:: WORK TO COMPLETE ::
1. From the article on HumL, return the passage starting with "The HumL model" and going on through "the input dictionary.", copied word for word.
2. In the article on HumL, which similarity measure does HumL apply to the vectors of the instances?

:: PAGE TEXT ::
□ □ □ □ □
1. 程式人生 > >HumL: Better Text Intelligence with Humans in the Loop

HumL: Better Text Intelligence with Humans in the Loop

HumL: Better Text Intelligence with Humans in the Loop

In his recent book Deep Thinking, former chess world champion Garry Kasparov reflects on his second match against IBM Deep Blue as a way to present some provocative ideas about the artificial intelligence(AI) space. As he develops his ideas, Kasparov concludes that the immediate future of AI systems is going to be based on human-machine collaboration models that combine the deep analytical capabilities of AI systems with undecipherable human cognition skills such as intuition and common sense. Despite the advances in AI methods, most effective AI systems today require a high degree of human supervision. However, the human component is often seen as an external factor to the AI architecture. Recently, researchers from the

IBM Research-Almaden lab published a paper that proposes a method for incorporating human cognition in one of the most common tasks in modern deep learning systems: dictionary management.

Dictionaries and ontologies are an important of many artificial intelligence(AI) systems particularly in the natural language processing(NLP) space. Typically, we build dictionaries to guide algorithms to recognize the correct patterns in unstructured text. However, keeping dictionaries up to date is far from being an easy endeavor and very often fall out of sync as new content arrives. To address this challenge, IBM proposed a technique that employs a lightweight neural language model coupled with tight human supervision to assist the user in building and maintaining a domain-specific dictionary from an input text corpus. They called this approach human-in-the-loop(HumL) and is based on a classic deep learning technique known as the explore/exploit paradigm.

HumL

The HumL model operates using an input composed of a text corpus and a specific set of dictionary seed-examples. The model has two main phases: explore and exploit. The explore phase tries to identify similar instances to the dictionary entries that are present in the input text corpus, using term vectors from the neural language model to calculate a similarity score. The exploit phase tries to construct more complex multi-term phrases based on the instances already in the input dictionary.

Explore

As explained previously, the goal of the explore phase is to uses the instances available in the input dictionary to identify similar candidates that are already present in the corpus vocabulary. Specifically, the IBM team relied on the word2vec algorithm to detect similarities between entries in the dictionary and the text corpus. Conceptually, semantically similar words should appear close to each other in the feature space. Therefore, the problem of calculating the similarity between two instances is a matter of calculating the distance between two instances in the given feature space. HumL uses the standard cosine similarity measure which is applied on the vectors of the instances.
□ □ □ □ □
:: DATA TO EXAMINE ::
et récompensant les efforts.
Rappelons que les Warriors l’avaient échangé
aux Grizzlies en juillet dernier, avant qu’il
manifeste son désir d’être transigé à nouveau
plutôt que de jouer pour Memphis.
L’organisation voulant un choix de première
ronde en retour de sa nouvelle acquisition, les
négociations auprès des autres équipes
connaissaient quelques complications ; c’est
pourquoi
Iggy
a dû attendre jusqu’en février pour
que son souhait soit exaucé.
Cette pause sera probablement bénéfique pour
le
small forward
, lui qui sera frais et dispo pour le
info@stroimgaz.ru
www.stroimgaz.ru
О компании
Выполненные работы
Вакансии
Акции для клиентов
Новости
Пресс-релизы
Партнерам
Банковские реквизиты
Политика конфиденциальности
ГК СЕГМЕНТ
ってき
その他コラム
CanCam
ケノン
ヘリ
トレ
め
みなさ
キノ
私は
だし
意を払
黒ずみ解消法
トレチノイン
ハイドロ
□ □ □ □ □
:: ANSWERS PER TASK ::
1.
The HumL model operates using an input composed of a text corpus and a specific set of dictionary seed-examples. The model has two main phases: explore and exploit. The explore phase tries to identify similar instances to the dictionary entries that are present in the input text corpus, using term vectors from the neural language model to calculate a similarity score. The exploit phase tries to construct more complex multi-term phrases based on the instances already in the input dictionary.

2. HumL uses the standard cosine similarity measure.